How to predict nephropathy in type 1 diabetic patients.Scand J Urol Nephrol 2003; 37(5):437-42SJ
Do exaggerated increases in blood pressure and albuminuria during exercise occur earlier than microalbuminuria and which type of test is most predictive of diabetic nephropathy?
MATERIAL AND METHODS
A total of 33 insulin-dependent normoalbuminuric men (mean duration of diabetes 14 years; mean age 28 years) and 34 age-matched apparently healthy control subjects were studied. Urinary albumin excretion, heart rate and blood pressure were measured during fixed workload (150 W) and fixed heart rate (155 beats/min) tests. Mean follow-up time was 13.1 +/- 3.2 years. A urinary albumin level in early-morning urine persistently >30 mg/l was considered a sign of diabetic nephropathy.
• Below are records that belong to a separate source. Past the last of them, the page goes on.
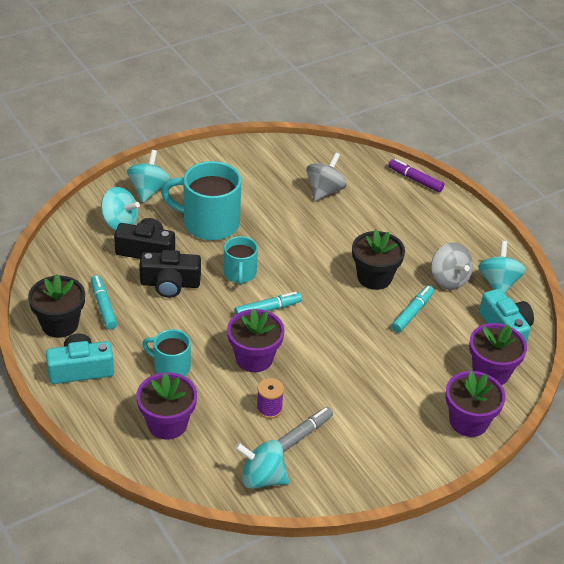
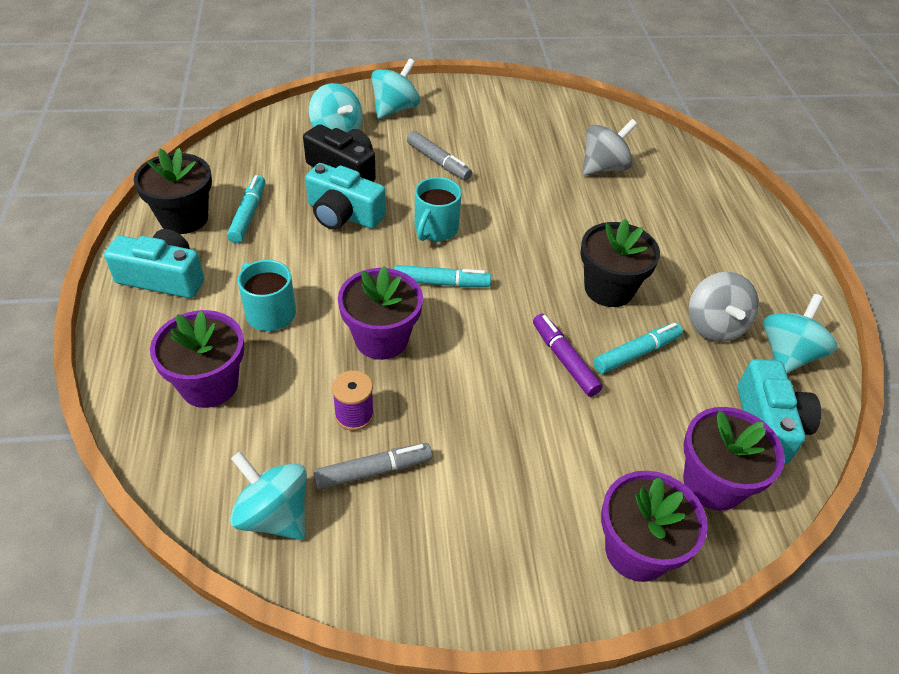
camera: 25 degrees right, 5 degrees up
(170, 284) = (343, 214): black camera -> turquoise camera
(209, 223) = (438, 162): turquoise mug -> grey marker
(415, 179) = (731, 188): purple marker -> purple marker (564, 359)

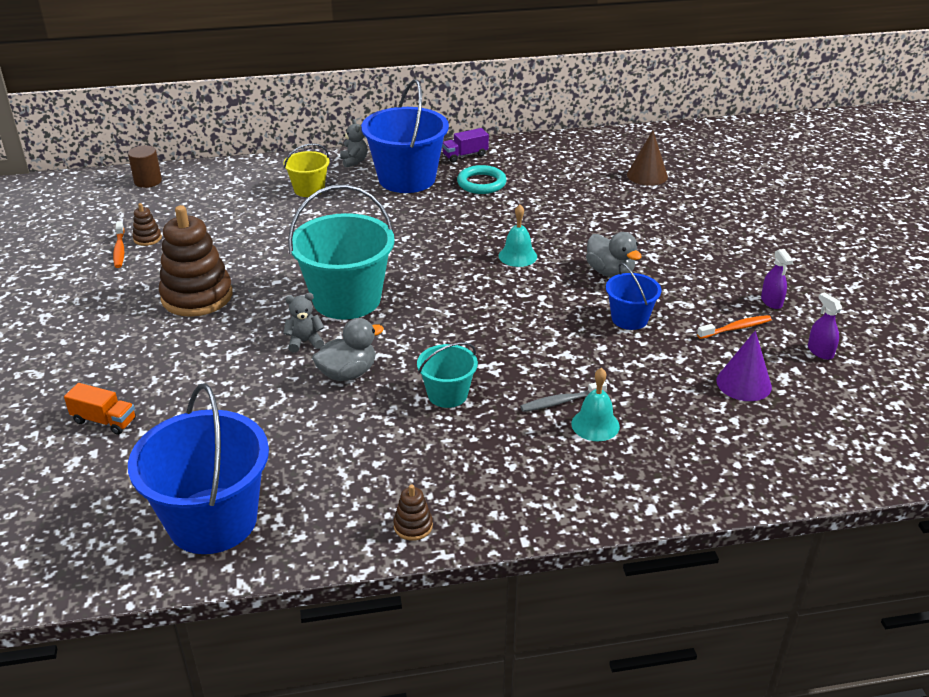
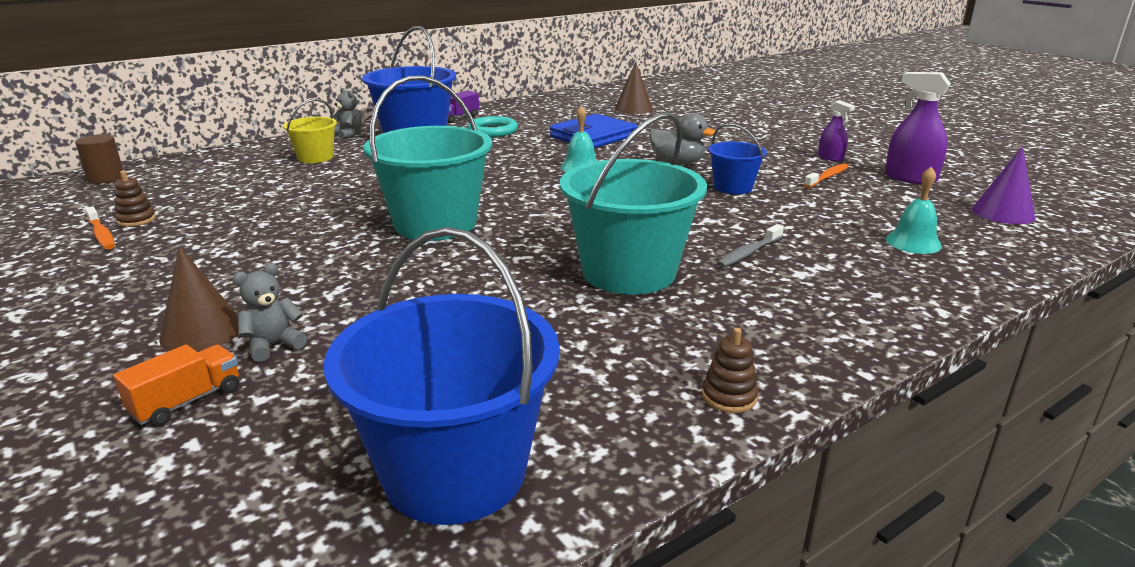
camera: 25 degrees left, 10 degrees down
(104, 421) = (187, 401): orange truck -> orange truck turned 45 degrees counterclockwise
(137, 365) = (202, 331): none -> brown cone
(197, 296) = (243, 254): brown stacking toy -> none
(305, 342) = (418, 265): grey teddy bear -> grey teddy bear (273, 345)
(348, 373) = (497, 279): grey duck -> none
(447, 394) = (628, 272): turquoise bucket -> turquoise bucket, size x1.91
(567, 213) = (593, 136): none -> blue wallet
(595, 425) = (803, 262): turquoise bell -> turquoise bell (913, 242)
(743, 383) = (884, 208): purple cone -> purple cone (1003, 213)
(820, 351) = (910, 178): purple spray bottle -> purple spray bottle, size x1.70

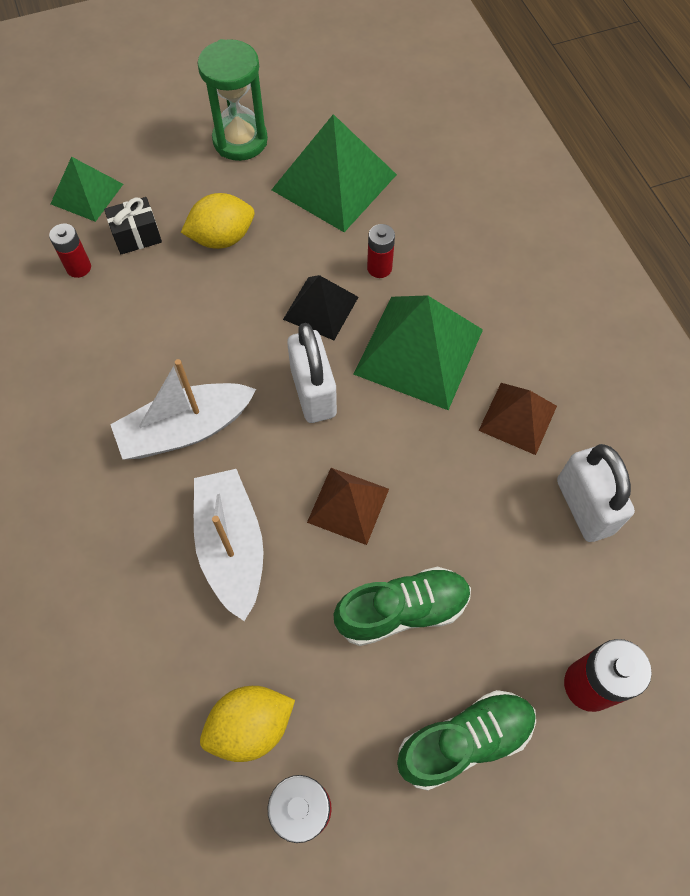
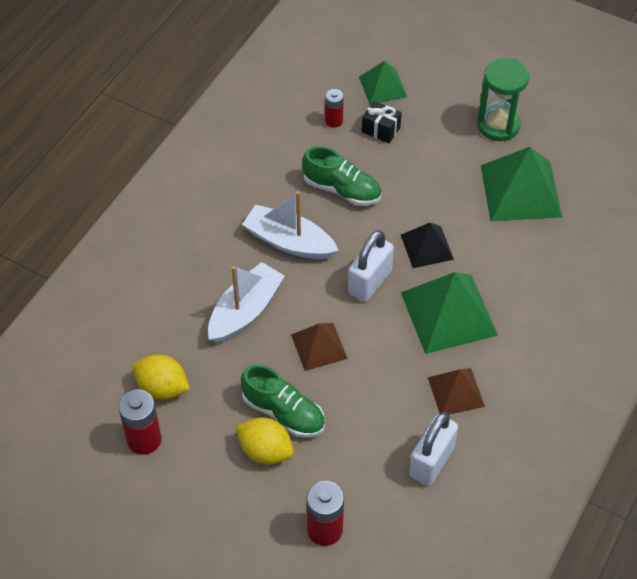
camera: 50 degrees right, 10 degrees down
(222, 238) = (422, 168): yellow lemon -> yellow lemon (265, 451)
(379, 268) = (484, 255): red battery -> none
(464, 741) = (240, 488): green shoe -> green shoe (342, 190)

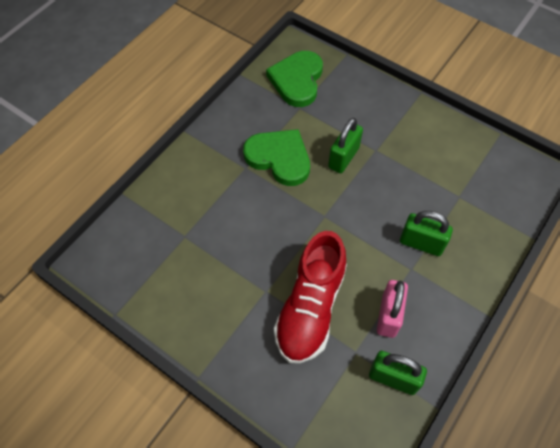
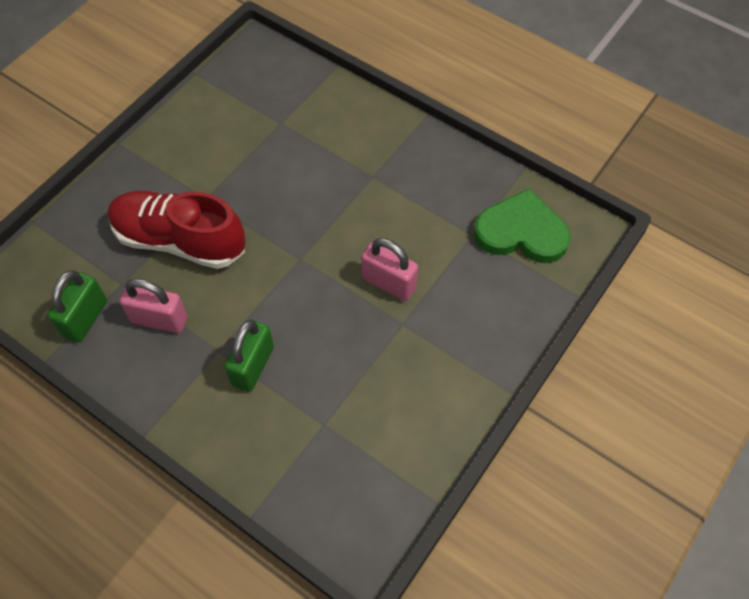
camera: 90 degrees right, 0 degrees up
(279, 158) = (387, 211): green heart -> none
(343, 158) = (389, 283): green padlock -> pink padlock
Sixteen patients reached the endpoints of the study. Eleven had developed microalbuminuria and five macroalbuminuria (persistent levels of urinary albumin >300 mg/l). Of the latter patients, two needed dialysis. Systolic blood pressure and albumin excretion during the fixed heart rate test were higher in diabetic patients who developed signs of nephropathy than in control subjects and diabetic subjects with persistent healthy kidneys. Such differences were not found in the fixed workload test. There were no differences in glycated haemoglobin, blood pressure levels or albumin excretion at baseline between the two diabetic groups.
To predict the development of diabetic nephropathy it seems important to choose a fixed heart rate test. High levels of systolic blood pressure in such a test were associated with the development of micro- and macroalbuminuria.